Selected text:
■ ■ ■ ■
RE: Rationale for U+10FFFF?

From: Murray Sargent (murrays@microsoft.com)
Date: Mon Mar 06 2000 - 17:29:34 EST


Hey guys, range checks are essentially as efficient as AND operations (in
C/C++ :-), namely

        if(IN_RANGE(n1, ch, n2))
        {
        }

where the IN_RANGE() macro is defined as:

#define IN_RANGE(n1, ch, n2) ((unsigned)((ch) - (n1)) <=
unsigned((n2) - (n1)))

For constant n1 and n2, this requires only an extra subtraction relative to
an if statement with an AND and requires only a single goto. So
performance-wise it's immaterial whether you use an AND or a range check in
C/C++.

Now in Java, it's a bit more painful since Java doesn't have unsigned....

Murray

> -----Original Message-----
> From: Harald Tveit Alvestrand [SMTP:Harald@Alvestrand.no]
> Sent: Monday, March 06, 2000 2:01 PM
> To: Unicode List
> Subject: Re: Rationale for U+10FFFF?
■ ■ ■ ■
Dataset records:
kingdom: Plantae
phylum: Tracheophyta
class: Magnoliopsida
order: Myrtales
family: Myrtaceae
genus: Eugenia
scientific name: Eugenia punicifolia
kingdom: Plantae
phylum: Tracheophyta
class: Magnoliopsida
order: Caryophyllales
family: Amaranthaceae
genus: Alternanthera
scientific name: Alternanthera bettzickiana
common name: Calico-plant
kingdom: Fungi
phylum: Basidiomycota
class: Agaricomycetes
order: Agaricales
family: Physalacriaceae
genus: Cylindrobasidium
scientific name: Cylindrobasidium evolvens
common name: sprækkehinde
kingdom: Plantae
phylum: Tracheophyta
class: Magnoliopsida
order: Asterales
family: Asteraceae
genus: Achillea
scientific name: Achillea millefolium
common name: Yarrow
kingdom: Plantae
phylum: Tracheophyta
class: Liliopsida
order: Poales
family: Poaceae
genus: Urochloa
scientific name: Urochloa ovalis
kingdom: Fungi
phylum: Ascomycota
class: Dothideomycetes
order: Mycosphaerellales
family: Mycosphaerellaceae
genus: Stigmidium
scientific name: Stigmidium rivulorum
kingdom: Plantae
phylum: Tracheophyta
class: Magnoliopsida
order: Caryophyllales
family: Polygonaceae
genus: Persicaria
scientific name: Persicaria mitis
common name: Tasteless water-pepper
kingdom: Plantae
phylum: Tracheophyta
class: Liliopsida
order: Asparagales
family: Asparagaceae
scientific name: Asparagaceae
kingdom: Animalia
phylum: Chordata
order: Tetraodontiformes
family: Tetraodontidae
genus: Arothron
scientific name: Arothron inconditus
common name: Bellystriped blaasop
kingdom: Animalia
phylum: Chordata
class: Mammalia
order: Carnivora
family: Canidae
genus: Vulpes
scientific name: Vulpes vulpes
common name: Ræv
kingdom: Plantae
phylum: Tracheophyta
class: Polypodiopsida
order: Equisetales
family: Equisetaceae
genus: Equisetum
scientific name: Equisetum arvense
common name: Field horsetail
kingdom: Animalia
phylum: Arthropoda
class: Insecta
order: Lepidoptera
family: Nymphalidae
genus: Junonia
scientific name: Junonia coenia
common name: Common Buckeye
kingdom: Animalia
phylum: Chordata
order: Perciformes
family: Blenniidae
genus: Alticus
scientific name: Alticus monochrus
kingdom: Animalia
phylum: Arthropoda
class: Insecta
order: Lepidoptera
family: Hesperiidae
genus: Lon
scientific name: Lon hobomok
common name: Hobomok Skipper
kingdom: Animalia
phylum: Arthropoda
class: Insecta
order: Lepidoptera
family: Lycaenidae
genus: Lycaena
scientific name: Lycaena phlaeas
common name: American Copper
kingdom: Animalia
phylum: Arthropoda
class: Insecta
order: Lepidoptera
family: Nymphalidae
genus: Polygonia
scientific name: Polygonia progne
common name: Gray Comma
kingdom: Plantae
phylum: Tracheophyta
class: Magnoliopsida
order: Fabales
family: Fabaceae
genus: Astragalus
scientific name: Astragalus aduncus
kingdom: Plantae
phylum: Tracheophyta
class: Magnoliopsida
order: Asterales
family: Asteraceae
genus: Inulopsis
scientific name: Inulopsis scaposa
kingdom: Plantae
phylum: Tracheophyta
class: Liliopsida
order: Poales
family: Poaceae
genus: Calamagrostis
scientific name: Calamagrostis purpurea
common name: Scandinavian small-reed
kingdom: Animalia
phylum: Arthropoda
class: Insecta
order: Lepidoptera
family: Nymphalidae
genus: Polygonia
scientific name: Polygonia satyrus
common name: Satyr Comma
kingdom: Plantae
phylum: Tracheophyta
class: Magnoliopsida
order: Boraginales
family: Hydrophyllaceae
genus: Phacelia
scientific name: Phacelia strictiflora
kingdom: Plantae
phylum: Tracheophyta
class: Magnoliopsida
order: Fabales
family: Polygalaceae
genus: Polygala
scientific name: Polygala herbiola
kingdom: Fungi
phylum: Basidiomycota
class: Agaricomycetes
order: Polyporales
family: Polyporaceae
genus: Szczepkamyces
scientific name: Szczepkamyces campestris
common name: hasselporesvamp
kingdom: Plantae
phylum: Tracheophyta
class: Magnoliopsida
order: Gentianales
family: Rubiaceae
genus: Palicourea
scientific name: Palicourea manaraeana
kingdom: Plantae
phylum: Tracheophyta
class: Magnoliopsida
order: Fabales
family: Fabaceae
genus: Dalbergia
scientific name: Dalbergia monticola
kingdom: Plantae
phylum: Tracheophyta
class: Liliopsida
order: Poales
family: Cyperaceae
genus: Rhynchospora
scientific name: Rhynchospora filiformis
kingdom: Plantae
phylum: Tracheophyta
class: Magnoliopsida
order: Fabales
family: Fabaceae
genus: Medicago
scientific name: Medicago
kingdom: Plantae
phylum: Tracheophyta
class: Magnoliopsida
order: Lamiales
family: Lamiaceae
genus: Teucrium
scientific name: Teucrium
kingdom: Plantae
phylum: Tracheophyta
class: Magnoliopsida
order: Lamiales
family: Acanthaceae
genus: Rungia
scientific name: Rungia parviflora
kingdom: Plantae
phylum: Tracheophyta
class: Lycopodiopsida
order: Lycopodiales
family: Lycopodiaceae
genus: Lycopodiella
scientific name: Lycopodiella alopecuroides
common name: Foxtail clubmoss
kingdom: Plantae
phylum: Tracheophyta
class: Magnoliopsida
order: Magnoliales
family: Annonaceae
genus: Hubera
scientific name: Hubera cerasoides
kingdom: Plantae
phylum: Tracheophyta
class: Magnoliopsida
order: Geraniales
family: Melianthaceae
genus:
■ ■ ■ ■
Exercise tasks:
• A. Quote the range-check post word for word, starting at "where the IN_RANGE()" and ending at "doesn't have unsigned....".
• B. Answer these from the range-check post:
(i) Who sent the original message quoted at the end?
(ii) For constant n1 and n2, what does a range check need beyond an if statement with an AND?
(iii) What does Java lack that makes range checks more painful there?
• C. Put this sentence from the range-check post into Spanish: "So performance-wise it's immaterial whether you use an AND or a range check in C/C++."

Results of the exercise:
• A.
where the IN_RANGE() macro is defined as:

#define IN_RANGE(n1, ch, n2) ((unsigned)((ch) - (n1)) <=
unsigned((n2) - (n1)))

For constant n1 and n2, this requires only an extra subtraction relative to
an if statement with an AND and requires only a single goto. So
performance-wise it's immaterial whether you use an AND or a range check in
C/C++.

Now in Java, it's a bit more painful since Java doesn't have unsigned....

• B.
(i) Harald Tveit Alvestrand
(ii) Only an extra subtraction, and it needs only a single goto.
(iii) Unsigned

• C. Así que, en cuanto al rendimiento, da igual que se use un AND o una comprobación de rango en C/C++.